In the 5G system, Hybrid FSK and QAM Modulation (FQAM) and sliding window superposition coding (SWSC) as an advanced coding modulation (ACM), and filter bank multi carrier (FBMC), non-orthogonal multiple access (NOMA), and sparse code multiple access (SCMA) as an advanced access technology have been developed.
Contradictions between the booming of the wireless service requirements of users and the limited spectrum resources become increasingly sharp. Mobile operators have started to consider taking the unlicensed band as a supplement for the licensed band. Therefore, researches about deploying LTE on the unlicensed band are put on agenda. The 3GPP has begun to study how to increase the spectrum utilization ratio of the whole network via the effective carrier aggregation on the unlicensed band and the licensed band in the premise that other techniques on the unlicensed band are not affected apparently.
The unlicensed band has generally been allocated for other purposes, e.g., radar or 802.11 series Wireless Fidelity (WiFi). Thus, on the unlicensed band, the interference level is not fixed, which makes it hard to ensure the Quality of Service (QoS) of the LTE transmission. But the unlicensed band is still able to be used for transmitting data with low QoS requirement. Herein, the LTE system deployed on the unlicensed band is referred to as an LTE-U system. On the unlicensed band, it is a key problem that how to avoid interference between the LTE-U system and the other wireless system such as radar or WiFi. Clear Channel Assessment (CCA) is a collision avoidance mechanism generally adopted on the unlicensed band. One station (STA) has to detect the wireless channel before transmitting signals. The wireless channel can be occupied for transmitting signals only when it is detected that the channel is clear. The LTE-U also follows a similar mechanism, so as to ensure a low interference to other signals. In a relatively simple method, an LTE-U device (base station or user equipment) is dynamically on/off according to a CCA result, i.e., transmit signals when detecting the channel is clear, and not transmit signals when detecting the channel is occupied.

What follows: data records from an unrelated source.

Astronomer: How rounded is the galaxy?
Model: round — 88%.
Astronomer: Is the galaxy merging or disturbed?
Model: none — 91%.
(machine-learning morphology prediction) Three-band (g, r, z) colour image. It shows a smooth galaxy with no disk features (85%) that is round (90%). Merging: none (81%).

In the LTE system, especially for the downlink, in order to support link adaptation of the base station, the UE needs to report downlink Channel State Information (CSI) to the base station.
The UE measures the channel based on downlink reference signals, such as Cell specific Reference Signal (CRS) or Non-Zero Power Channel State Information Reference Signal (NZP-CSI-RS) or Zero Power CSI-RS (ZP-CSI-RS), and reports Channel Quality Indicator (CQI) to the base station.

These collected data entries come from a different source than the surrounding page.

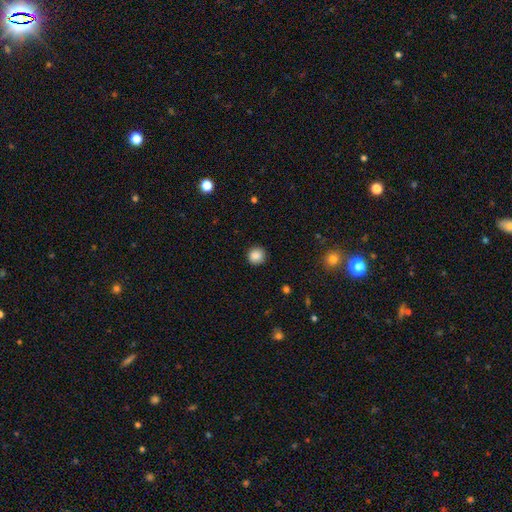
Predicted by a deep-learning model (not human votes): Q: Smooth or featured?
A: smooth (87%); runner-up: star or artifact (10%)
Q: How rounded?
A: round (94%); runner-up: in between (5%)
Q: Merging?
A: none (91%); runner-up: minor disturbance (6%)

The UE may report the CQI periodically or may report the CQI non-periodically under the trigger of the base station. The existing downlink reference signals used for channel measurement are transmitted periodically. Therefore, the UE may obtain one or more channel measurement samples according to these signals, and combine the channel measurement samples to generate a corresponding CQI and report the CQI to the base station.

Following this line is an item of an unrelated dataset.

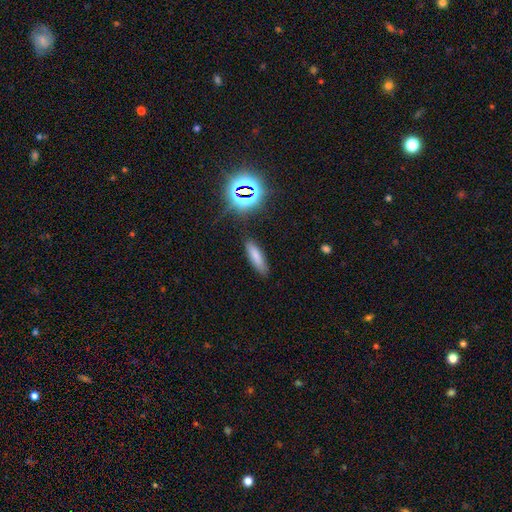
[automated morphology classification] The model was most divided on "how rounded": cigar-shaped: 60%, in between: 37%, round: 3%. More confident: merging — none (83%); smooth or featured — smooth (75%).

It should be noted that, the above description of the background is merely used for giving a clear and complete description to the technical solution of the present disclosure and for facilitating the understanding of those with ordinary skill in the art. The description should not be regarded as well-known for those with ordinary skill in the art merely because they are placed in the background.